Mr. Erlicher prods him on the shoulder. “I was a late bloomer myself, you know. Heh-heh-heh. Look at me now.”

He means well, but since the biggest achievement we know of his is being nearly impossible to escape from once he starts talking, Tim looks anything but consoled. His eyes search the throng of people, lock on me and Jase, and skip away as though that’s no help at all.

“Hey,” Jase says neutrally. “It’s hot. Let’s get out of here.”

Daniel has found his way to Nan, looming behind her as she accepts more congratulations. Nan’s beaming so much, the sun pales.

“C’mon, Tim,” Jase repeats. “I’ve got the Bug over by the store. Let’s hit the beach.”

Tim looks back and forth between us, then into the crowd again. Finally, he shrugs and slogs after us, hands stuffed in the pockets of his tux. When we get to the Bug, he insists on crawling into the back, even though the length of his legs makes this ludicrous.

“I’m cool,” he says curtly, waving away my repeated offers of the front seat. “Sit next to lover boy. It’s a crime to keep you guys apart anyway, and I’ve got enough of those on my conscience. I’ll just sit back here and perform a few of the more acrobatic positions in the Kama Sutra. By myself. Sadly.”

The sun’s so hot and high that you’d expect everyone in town to lemming to the beach, but it’s still deserted when Jase, Tim, and I get there.

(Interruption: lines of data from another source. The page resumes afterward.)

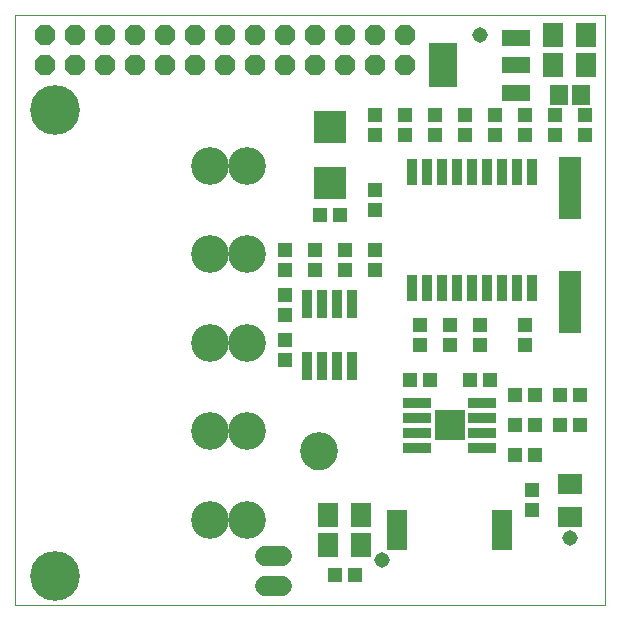
<source format=gts>
G75*
G70*
%OFA0B0*%
%FSLAX24Y24*%
%IPPOS*%
%LPD*%
%AMOC8*
5,1,8,0,0,1.08239X$1,22.5*
%
%ADD10C,0.0000*%
%ADD11R,0.0340X0.0880*%
%ADD12R,0.0513X0.0474*%
%ADD13R,0.0474X0.0513*%
%ADD14R,0.0780X0.2080*%
%ADD15R,0.0320X0.0950*%
%ADD16C,0.1261*%
%ADD17C,0.1661*%
%ADD18R,0.1080X0.1080*%
%ADD19R,0.0710X0.0789*%
%ADD20R,0.0960X0.0560*%
%ADD21R,0.0946X0.1497*%
%ADD22R,0.0592X0.0671*%
%ADD23R,0.0950X0.0320*%
%ADD24R,0.0986X0.0986*%
%ADD25R,0.0710X0.1379*%
%ADD26R,0.0789X0.0710*%
%ADD27C,0.0674*%
%ADD28OC8,0.0680*%
%ADD29C,0.0516*%
D10*
X000655Y000655D02*
X000655Y020340D01*
X020340Y020340D01*
X020340Y000655D01*
X000655Y000655D01*
X010189Y005780D02*
X010191Y005828D01*
X010197Y005876D01*
X010207Y005923D01*
X010220Y005969D01*
X010238Y006014D01*
X010258Y006058D01*
X010283Y006100D01*
X010311Y006139D01*
X010341Y006176D01*
X010375Y006210D01*
X010412Y006242D01*
X010450Y006271D01*
X010491Y006296D01*
X010534Y006318D01*
X010579Y006336D01*
X010625Y006350D01*
X010672Y006361D01*
X010720Y006368D01*
X010768Y006371D01*
X010816Y006370D01*
X010864Y006365D01*
X010912Y006356D01*
X010958Y006344D01*
X011003Y006327D01*
X011047Y006307D01*
X011089Y006284D01*
X011129Y006257D01*
X011167Y006227D01*
X011202Y006194D01*
X011234Y006158D01*
X011264Y006120D01*
X011290Y006079D01*
X011312Y006036D01*
X011332Y005992D01*
X011347Y005947D01*
X011359Y005900D01*
X011367Y005852D01*
X011371Y005804D01*
X011371Y005756D01*
X011367Y005708D01*
X011359Y005660D01*
X011347Y005613D01*
X011332Y005568D01*
X011312Y005524D01*
X011290Y005481D01*
X011264Y005440D01*
X011234Y005402D01*
X011202Y005366D01*
X011167Y005333D01*
X011129Y005303D01*
X011089Y005276D01*
X011047Y005253D01*
X011003Y005233D01*
X010958Y005216D01*
X010912Y005204D01*
X010864Y005195D01*
X010816Y005190D01*
X010768Y005189D01*
X010720Y005192D01*
X010672Y005199D01*
X010625Y005210D01*
X010579Y005224D01*
X010534Y005242D01*
X010491Y005264D01*
X010450Y005289D01*
X010412Y005318D01*
X010375Y005350D01*
X010341Y005384D01*
X010311Y005421D01*
X010283Y005460D01*
X010258Y005502D01*
X010238Y005546D01*
X010220Y005591D01*
X010207Y005637D01*
X010197Y005684D01*
X010191Y005732D01*
X010189Y005780D01*
D11*
X013905Y011225D03*
X014405Y011225D03*
X014905Y011225D03*
X015405Y011225D03*
X015905Y011225D03*
X016405Y011225D03*
X016905Y011225D03*
X017405Y011225D03*
X017905Y011225D03*
X017905Y015085D03*
X017405Y015085D03*
X016905Y015085D03*
X016405Y015085D03*
X015905Y015085D03*
X015405Y015085D03*
X014905Y015085D03*
X014405Y015085D03*
X013905Y015085D03*
D12*
X014655Y016320D03*
X014655Y016990D03*
X015655Y016990D03*
X015655Y016320D03*
X016655Y016320D03*
X016655Y016990D03*
X017655Y016990D03*
X017655Y016320D03*
X018655Y016320D03*
X018655Y016990D03*
X012655Y016990D03*
X012655Y016320D03*
X011490Y013655D03*
X010820Y013655D03*
X010655Y012490D03*
X010655Y011820D03*
X009655Y011820D03*
X009655Y012490D03*
X011655Y012490D03*
X011655Y011820D03*
X014155Y009990D03*
X014155Y009320D03*
X015155Y009320D03*
X015155Y009990D03*
X016155Y009990D03*
X016155Y009320D03*
X015820Y008155D03*
X016490Y008155D03*
X017320Y006655D03*
X017990Y006655D03*
X018820Y007655D03*
X019490Y007655D03*
X017905Y004490D03*
X017905Y003820D03*
X014490Y008155D03*
X013820Y008155D03*
X011990Y001655D03*
X011320Y001655D03*
D13*
X017320Y005655D03*
X017990Y005655D03*
X018820Y006655D03*
X019490Y006655D03*
X017990Y007655D03*
X017320Y007655D03*
X017655Y009320D03*
X017655Y009990D03*
X012655Y011820D03*
X012655Y012490D03*
X012655Y013820D03*
X012655Y014490D03*
X013655Y016320D03*
X013655Y016990D03*
X009655Y010990D03*
X009655Y010320D03*
X009655Y009490D03*
X009655Y008820D03*
X019655Y016320D03*
X019655Y016990D03*
D14*
X019155Y014555D03*
X019155Y010755D03*
D15*
X011905Y010685D03*
X011405Y010685D03*
X010905Y010685D03*
X010405Y010685D03*
X010405Y008625D03*
X010905Y008625D03*
X011405Y008625D03*
X011905Y008625D03*
D16*
X010780Y005780D03*
X008407Y006456D03*
X007155Y006456D03*
X007155Y003507D03*
X008407Y003507D03*
X008407Y009405D03*
X007155Y009405D03*
X007155Y012354D03*
X008407Y012354D03*
X008407Y015303D03*
X007155Y015303D03*
D17*
X001986Y017173D03*
X001986Y001637D03*
D18*
X011155Y014730D03*
X011155Y016580D03*
D19*
X018604Y018655D03*
X018604Y019655D03*
X019706Y019655D03*
X019706Y018655D03*
X012206Y003655D03*
X012206Y002655D03*
X011104Y002655D03*
X011104Y003655D03*
D20*
X017375Y017745D03*
X017375Y018655D03*
X017375Y019565D03*
D21*
X014935Y018655D03*
D22*
X018781Y017655D03*
X019529Y017655D03*
D23*
X016238Y007405D03*
X016238Y006905D03*
X016238Y006405D03*
X016238Y005905D03*
X014072Y005905D03*
X014072Y006405D03*
X014072Y006905D03*
X014072Y007405D03*
D24*
X015155Y006655D03*
D25*
X013403Y003155D03*
X016907Y003155D03*
D26*
X019155Y003604D03*
X019155Y004706D03*
D27*
X009577Y002280D02*
X008983Y002280D01*
X008983Y001280D02*
X009577Y001280D01*
D28*
X009655Y018655D03*
X008655Y018655D03*
X007655Y018655D03*
X006655Y018655D03*
X005655Y018655D03*
X004655Y018655D03*
X003655Y018655D03*
X002655Y018655D03*
X001655Y018655D03*
X001655Y019655D03*
X002655Y019655D03*
X003655Y019655D03*
X004655Y019655D03*
X005655Y019655D03*
X006655Y019655D03*
X007655Y019655D03*
X008655Y019655D03*
X009655Y019655D03*
X010655Y019655D03*
X010655Y018655D03*
X011655Y018655D03*
X012655Y018655D03*
X012655Y019655D03*
X011655Y019655D03*
X013655Y019655D03*
X013655Y018655D03*
D29*
X016155Y019655D03*
X019155Y002905D03*
X012905Y002155D03*
M02*

</source>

“Whew,” Jase says. “I’m swimming in my shorts.” He pulls his shirt off and tosses it through the window of the Bug, bending to pull off his sneakers.

I’m about to say I’m going to walk home for my suit when I see Tim fall back into the sand, tuxedo and all, and I’m not going anywhere. Did he buy anything from Troy? Even if he did, when would he have had time to smoke it or take it or whatever?

Jase straightens. “Wanna race?” he calls to Tim.

Tim moves his forearm away from his eyes.

“Hell, yeah. Race. ’Cause you’re an athlete in peak training condition and I’m an out-of-shape f**kup. Let’s definitely race. On the beach. With me in a tux.” He holds up a finger. “No. Second thought, let’s not. I have too many unfair advantages. Wouldn’t want to make you look bad in front of Samantha here.”